Task 9: Sync.Pool that helps (and one that doesn't)¶
Build two HTTP handlers: one allocates a 4 KiB scratch buffer per request, one uses sync.Pool. Drive both with hey -n 100000 -c 100.
Acceptance criteria - [ ] The pooled version's pprof -alloc_objects profile shows roughly 10× fewer allocations at the buffer site. - [ ] Change the workload to allocate a 64 MiB buffer per request and observe that the pool now retains 64 MiB per slot indefinitely. - [ ] Add a cap-based discard in defer Put (if buf.Cap() < 64<<10 { ... }) and verify residency drops. - [ ] Write a paragraph on when pooling helps and when it hurts.
Task 10: Continuous heap profiling at home¶
Set up a local Pyroscope (or Parca) server with their official Docker image. Wire the agent into a Go program of yours.
Acceptance criteria - [ ] The Pyroscope UI shows your application's heap profile updating over time. - [ ] You can pull a flame graph for "the last 10 minutes" and "the last 5 minutes". - [ ] You change the workload mid-run (e.g., increase request rate) and see the change reflected in the per-window flame graphs. - [ ] You take a diff between two windows in the UI and identify what grew.
Task 11: Spot the goroutine-driven heap leak¶
Spawn 1,000 goroutines that each capture a 1 MiB slice in a closure and block forever on a channel send.
Acceptance criteria - [ ] runtime.NumGoroutine() reports >1,000. - [ ] /debug/pprof/goroutine?debug=2 shows them stuck on the channel send. - [ ] pprof -inuse_space shows ~1 GiB retained, with the stack pointing into your goroutine's closure. - [ ] You fix with a context.Context and confirm both goroutine count and live heap return to baseline.
Task 12: Capture an allocation regression in CI¶
Write a benchmark for a small allocation-sensitive function in your own code. Establish a baseline.
Acceptance criteria - [ ] You can run go test -bench=BenchmarkX -benchmem -count=10 > baseline.txt. - [ ] You introduce a deliberate regression (e.g., add an extra fmt.Sprintf) and rerun, capture new.txt. - [ ] benchstat baseline.txt new.txt reports a statistically significant alloc/op delta. - [ ] You write a shell snippet that fails (exit nonzero) when alloc/op delta exceeds 10% with p < 0.05.
Stretch — Task 13: Allocation-free hot path¶
Pick a small kernel (parse a binary header, walk a tree, render a tiny template). Optimize it to zero allocations per call.
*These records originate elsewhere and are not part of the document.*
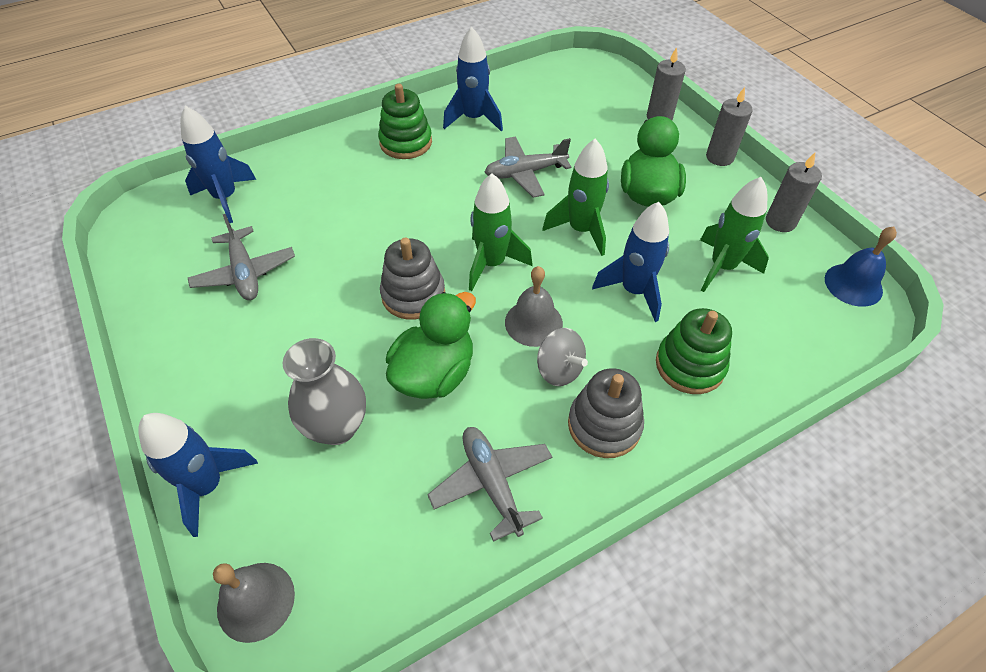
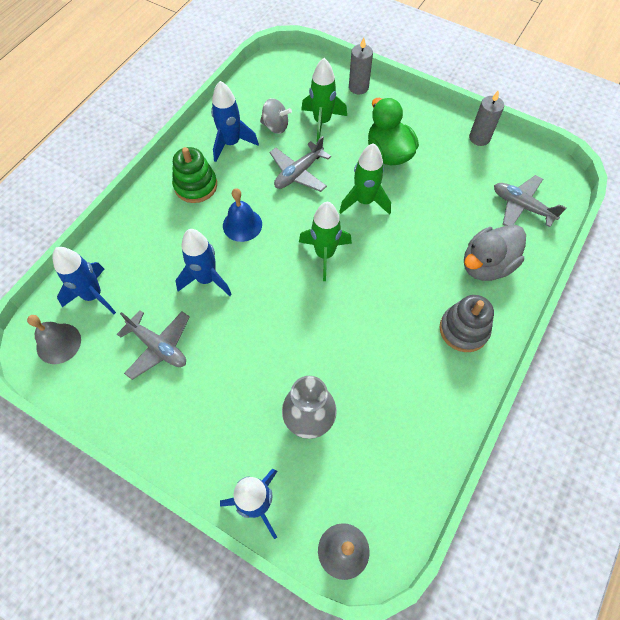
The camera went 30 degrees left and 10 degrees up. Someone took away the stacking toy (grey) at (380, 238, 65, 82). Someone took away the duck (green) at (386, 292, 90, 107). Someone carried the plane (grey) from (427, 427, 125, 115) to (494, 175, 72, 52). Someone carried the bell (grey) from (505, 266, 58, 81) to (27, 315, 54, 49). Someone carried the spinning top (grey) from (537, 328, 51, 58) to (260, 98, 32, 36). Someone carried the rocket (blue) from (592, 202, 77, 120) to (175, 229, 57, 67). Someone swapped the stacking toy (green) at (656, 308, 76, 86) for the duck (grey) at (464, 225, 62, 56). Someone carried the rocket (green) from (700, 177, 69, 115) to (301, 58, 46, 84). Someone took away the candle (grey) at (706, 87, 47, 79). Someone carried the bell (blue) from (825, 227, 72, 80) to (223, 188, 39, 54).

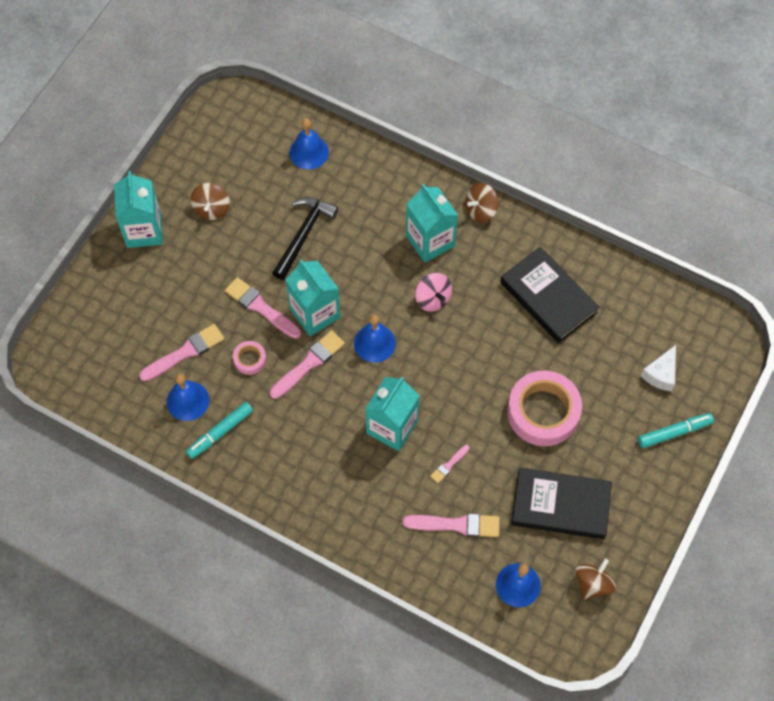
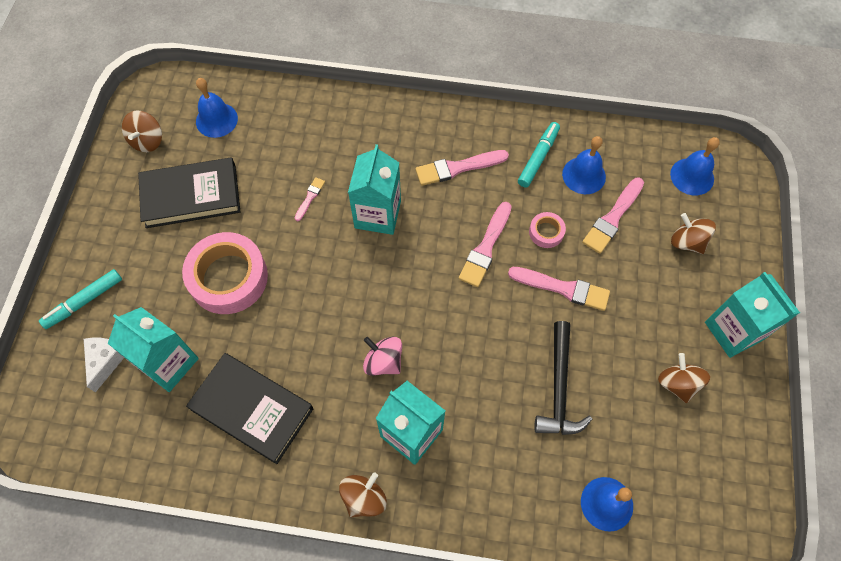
The camera went 160 degrees right and 0 degrees up. Someone carried the carton (turquoise) from (286, 260, 54, 76) to (108, 307, 91, 85). Someone carried the bell (blue) from (354, 314, 42, 49) to (670, 137, 50, 58). Someone carried the brush (pink) from (403, 513, 97, 24) to (415, 150, 94, 36). Someone put down the spinning top (brown) at (671, 213, 45, 41).

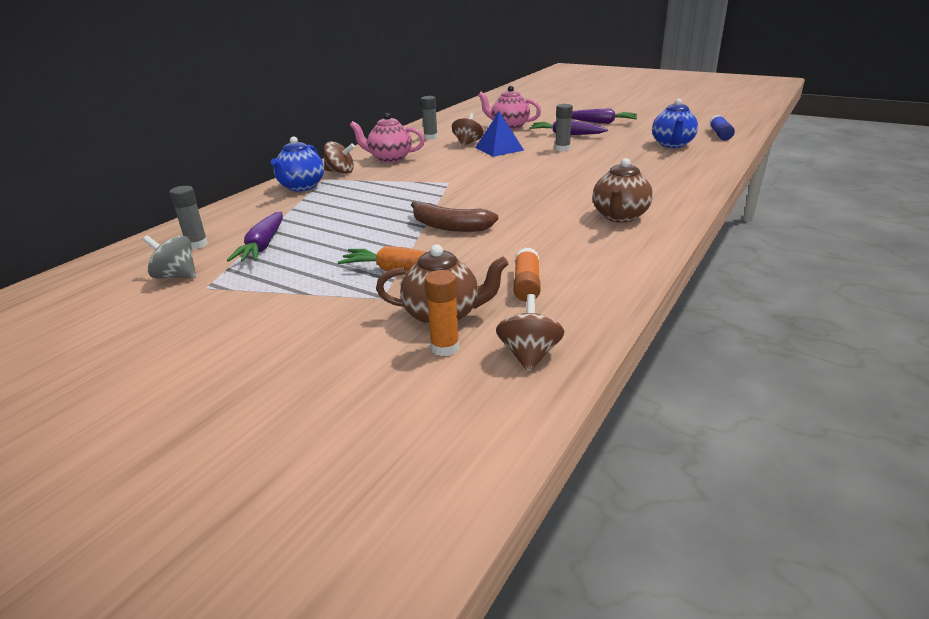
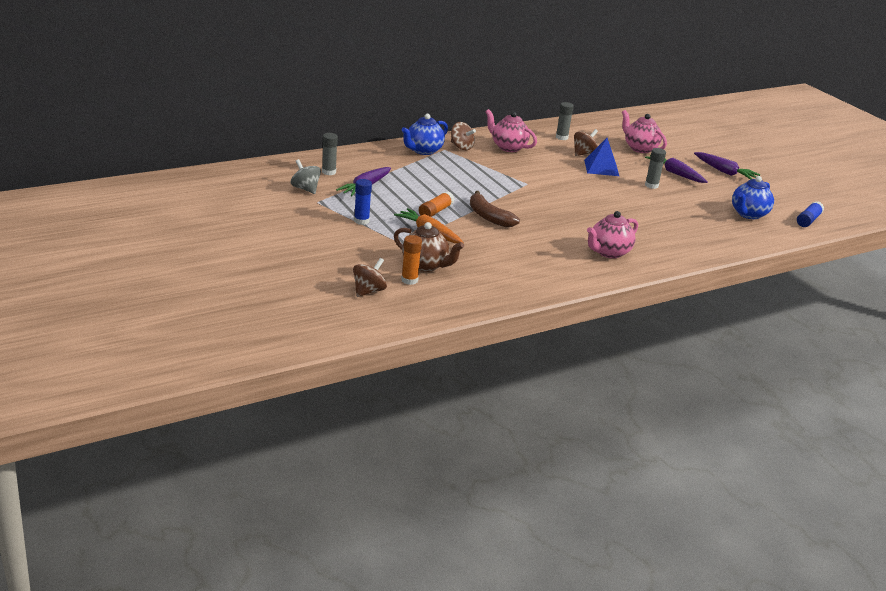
The camera went 25 degrees right and 0 degrees up. Someone carried the spinning top (brown) from (496, 294, 69, 78) to (353, 258, 34, 39). Someone carried the glue stick (orange) from (514, 247, 27, 55) to (419, 191, 36, 26). Someone repainted the teapot (brown) at (592, 158, 61, 65), which became the teapot (pink) at (587, 211, 51, 47). Someone put down the glue stick (blue) at (354, 179, 18, 46).

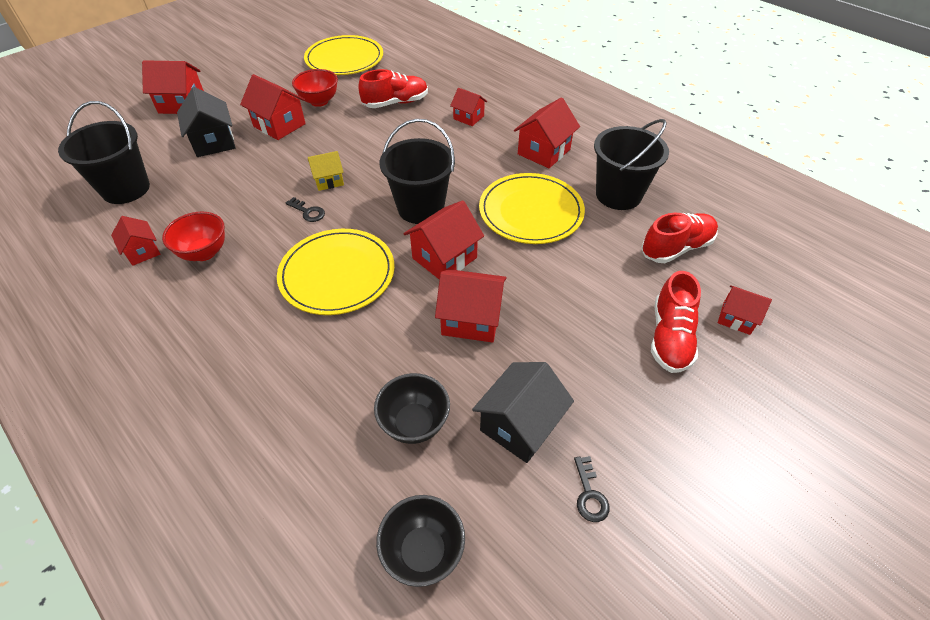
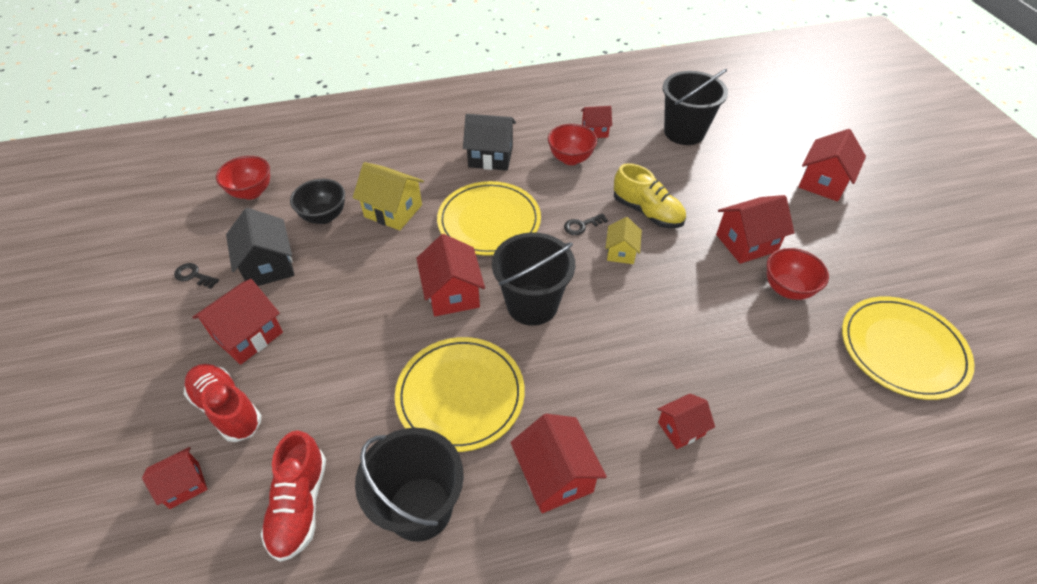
The camera went 120 degrees right and 0 degrees up. Someone carried the house (black) from (177, 87, 58, 70) to (463, 114, 53, 57). Someone took away the shoe (red) at (358, 69, 70, 39). Someone repainted the bowl (black) at (376, 495, 89, 92), which became the bowl (red) at (216, 156, 54, 44). Someone carried the house (red) from (435, 269, 72, 74) to (192, 279, 91, 86). Someone put down the house (yellow) at (353, 162, 71, 68). Someone put down the shoe (yellow) at (614, 163, 72, 65).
Acceptance criteria - [ ] -benchmem reports 0 B/op and 0 allocs/op. - [ ] You verify with -gcflags="-m" that nothing escapes. - [ ] You document each technique used (preallocated output slice, value receivers, generics instead of interface{}, etc.) with a one-line note. - [ ] You add a CI check that fails if allocs/op rises above zero.
Submission¶
Each task should produce:
- A short writeup (5–15 lines) of what you observed.
- The code you ran or modified.
- The profile output or flame-graph screenshot that backs your conclusions.
The point is not to "complete" the tasks but to internalize the workflow: capture → diff → interpret → fix → verify. Doing them in order builds the muscle memory you need for a real incident.